My sister now lives in Florida, so she obviously wasn't going to make it up to the funeral, but my brother F and I decided to attend. His daughter (who suffers from bipolar disorder) decided to come with me. The first person we saw was the wife of A's brother who grabbed me and hugged me really hard and said she was so glad we had come. I had assumed that A had died in a car accident. I'm not sure why, but that was the conclusion I had arrived at. D burst into tears when I tried to confirm that and told me what had happened. I felt so remarkably awful and sad. We all walked into the church (Catholic) together.

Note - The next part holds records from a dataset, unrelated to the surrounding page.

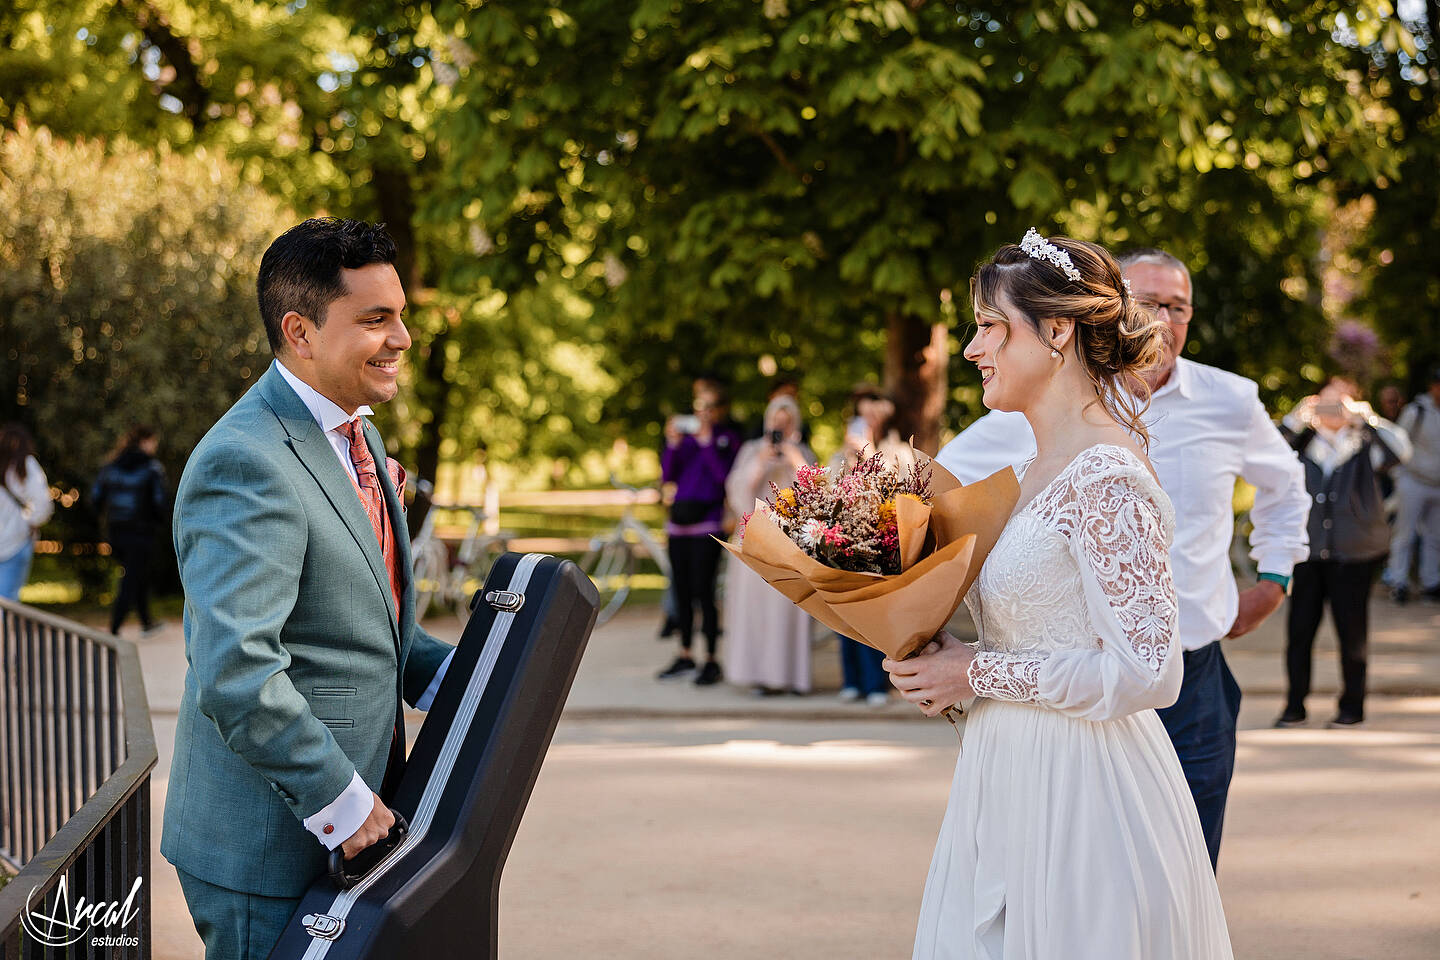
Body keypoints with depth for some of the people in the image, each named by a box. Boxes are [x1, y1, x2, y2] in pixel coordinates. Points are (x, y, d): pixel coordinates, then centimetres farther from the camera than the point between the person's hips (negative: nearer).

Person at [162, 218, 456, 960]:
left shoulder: (357, 439, 12)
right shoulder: (246, 465, -21)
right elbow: (234, 671, -29)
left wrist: (452, 677, 5)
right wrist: (341, 802, -22)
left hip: (351, 831, 9)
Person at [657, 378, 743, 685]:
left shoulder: (727, 436, 1)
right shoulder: (686, 432, 13)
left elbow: (724, 474, -14)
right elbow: (668, 476, 8)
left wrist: (707, 441, -16)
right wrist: (672, 444, -5)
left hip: (707, 522, -5)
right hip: (679, 519, 5)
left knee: (703, 591, -9)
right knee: (681, 590, 9)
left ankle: (712, 661, -2)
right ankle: (684, 656, 19)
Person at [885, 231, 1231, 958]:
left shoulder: (1106, 477, -17)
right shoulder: (1040, 468, 11)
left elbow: (1146, 672, -21)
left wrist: (979, 674, -16)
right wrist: (944, 658, 3)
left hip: (1081, 794, -9)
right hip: (1014, 781, 9)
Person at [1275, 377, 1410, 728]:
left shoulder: (1364, 444, 2)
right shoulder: (1304, 443, 8)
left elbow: (1399, 450, -15)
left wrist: (1364, 416, -18)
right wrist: (1297, 418, -13)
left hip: (1353, 554, -2)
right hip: (1307, 552, 2)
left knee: (1351, 630, 4)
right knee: (1299, 628, 0)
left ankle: (1353, 705, 17)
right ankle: (1295, 705, 10)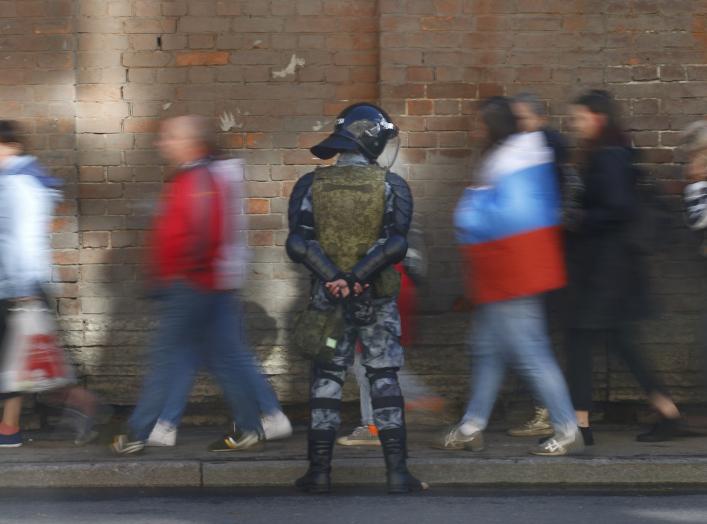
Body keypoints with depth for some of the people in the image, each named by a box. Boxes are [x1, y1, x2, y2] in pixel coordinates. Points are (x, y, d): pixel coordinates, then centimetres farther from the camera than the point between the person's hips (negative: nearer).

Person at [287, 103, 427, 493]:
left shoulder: (311, 185, 0)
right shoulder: (391, 185, -4)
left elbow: (298, 243, -11)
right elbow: (395, 243, -16)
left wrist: (333, 278, -16)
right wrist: (356, 277, -20)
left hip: (326, 299, 1)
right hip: (376, 299, -1)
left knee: (326, 380, 8)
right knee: (384, 380, 6)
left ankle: (319, 471, 7)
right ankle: (396, 472, 3)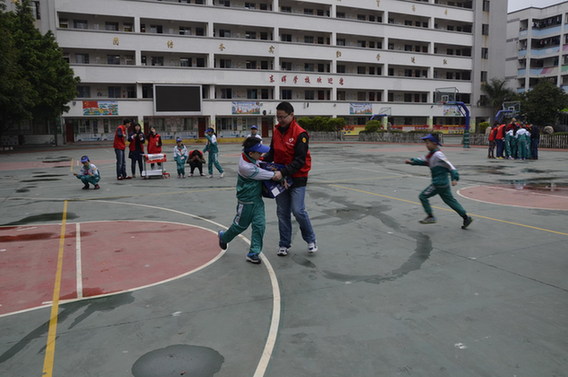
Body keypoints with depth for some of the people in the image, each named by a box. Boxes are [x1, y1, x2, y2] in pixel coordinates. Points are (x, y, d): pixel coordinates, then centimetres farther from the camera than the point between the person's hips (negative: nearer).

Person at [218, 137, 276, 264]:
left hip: (257, 199, 7)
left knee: (260, 224, 1)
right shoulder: (245, 167, -29)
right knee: (240, 225, 13)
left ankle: (254, 253, 11)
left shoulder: (250, 157, -5)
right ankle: (223, 237, 43)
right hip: (246, 201, -7)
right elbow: (262, 174, -22)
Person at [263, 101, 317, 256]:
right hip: (280, 177, 6)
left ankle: (311, 239, 15)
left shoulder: (300, 133, -16)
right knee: (282, 212, 7)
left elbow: (300, 160, -20)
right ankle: (284, 244, 20)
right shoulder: (276, 131, 5)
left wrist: (283, 172, -28)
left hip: (297, 178, -6)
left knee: (298, 210, -8)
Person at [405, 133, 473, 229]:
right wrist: (412, 161, 7)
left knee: (423, 196, -1)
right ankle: (466, 217, 22)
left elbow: (449, 165, -21)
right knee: (450, 200, 16)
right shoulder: (431, 154, 10)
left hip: (439, 183, -10)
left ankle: (430, 217, 5)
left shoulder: (438, 155, -17)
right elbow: (423, 161, 21)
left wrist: (455, 178, -29)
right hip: (444, 183, 10)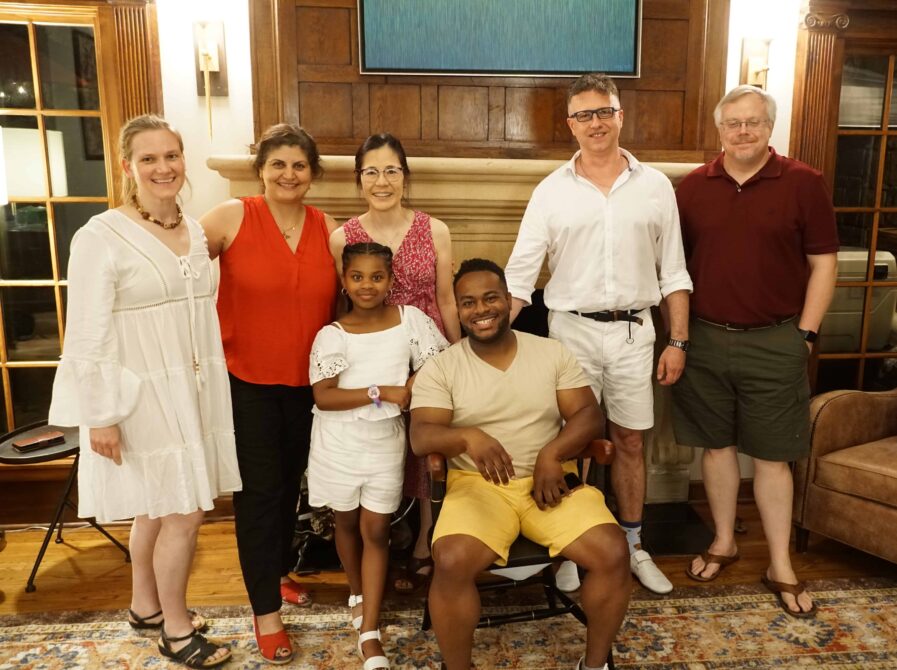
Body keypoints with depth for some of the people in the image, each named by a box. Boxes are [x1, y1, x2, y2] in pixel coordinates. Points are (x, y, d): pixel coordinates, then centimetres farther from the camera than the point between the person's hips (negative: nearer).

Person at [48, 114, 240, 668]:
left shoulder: (196, 231, 6)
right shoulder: (102, 237, -14)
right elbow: (87, 336, -14)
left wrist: (214, 384, 14)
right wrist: (100, 416, -14)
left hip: (197, 389, 6)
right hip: (145, 395, -6)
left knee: (159, 507, 19)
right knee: (183, 512, 0)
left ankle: (147, 606, 39)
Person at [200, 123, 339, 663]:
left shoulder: (329, 229, 1)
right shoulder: (231, 217, -9)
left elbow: (342, 302, 9)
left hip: (307, 380, 4)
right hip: (245, 379, -3)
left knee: (292, 483, 19)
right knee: (260, 490, 4)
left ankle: (279, 571, 43)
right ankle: (266, 609, 20)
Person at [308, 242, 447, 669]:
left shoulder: (410, 319, -6)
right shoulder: (331, 335, -10)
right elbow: (323, 397, -17)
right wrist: (381, 392, -23)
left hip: (386, 444, 0)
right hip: (339, 446, 0)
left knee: (375, 531, 5)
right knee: (346, 523, 18)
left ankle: (369, 631, 13)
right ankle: (357, 594, 43)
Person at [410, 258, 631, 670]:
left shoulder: (553, 353, 6)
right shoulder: (439, 368, 1)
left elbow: (588, 415, 2)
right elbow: (420, 436, -9)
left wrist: (552, 454, -18)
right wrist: (468, 437, -31)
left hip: (549, 479, 2)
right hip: (478, 484, -1)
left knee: (613, 552, -20)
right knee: (452, 562, -30)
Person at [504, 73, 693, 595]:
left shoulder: (655, 186, 3)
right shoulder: (551, 191, -1)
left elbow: (673, 273, 5)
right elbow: (520, 273, -4)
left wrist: (678, 341, 1)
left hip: (633, 331, 1)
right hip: (572, 329, -1)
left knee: (631, 441, 12)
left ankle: (633, 546, 30)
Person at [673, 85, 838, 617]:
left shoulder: (804, 183, -2)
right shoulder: (693, 187, 5)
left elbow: (824, 263, -1)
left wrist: (805, 334, -6)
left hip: (773, 342, -2)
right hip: (704, 338, 3)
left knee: (772, 454, 6)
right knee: (717, 444, 12)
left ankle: (781, 567, 21)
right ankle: (724, 542, 30)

There was a long receiving line for the family. The first person I saw was R, and I felt nothing but compassion in the moment. I don't care who you are, burying a child has got to be the worst kind of pain imaginable. We hugged,. and she said, "Well, shit happens...." which is actually the kind of thing my Dad would have said. I wondered if she'd softened any of her beliefs, but who knows. We all hugged and I saw A's other two siblings.

A's sister delivered the eulogy, and it was really beautiful. She did not shy away from talking about his depression, which I thought was a very good and healthy thing, and she encouraged people to please talk about it and remove the stigma so people could get more help. there were so many people in that church - and they were only in a Catholic Church because one of A's childhood friends was a priest there. They needed to have it there because they had run out of space in the funeral home next door. I was impressed at the number of people who obviously deeply loved A, and I was angry at the brain weasels that made him think otherwise.

I think it has actually taken me this long to process all of my thoughts about this. Many other things have been going on in my life as well, but I think I just needed to really process this right now. I will of course write more later about the other stuff, but for now I will leave you all with this:

Time goes by faster as you get older - my mom had warned me about that one, and she was right. Stuff is going to happen that you won't see coming, and there's often no way to be ready for it. Be kind to yourself. Don't beat yourself up over what you could have, would have or should have done, because it's not constructive. What is constructive is to keep moving ahead, as much as you can. Try to be a bit kinder to both yourself and to others every day. If you really like doing something and you want to do it well, keep doing it and get better at it. And surround yourself with people who tell you they love you as often as possible.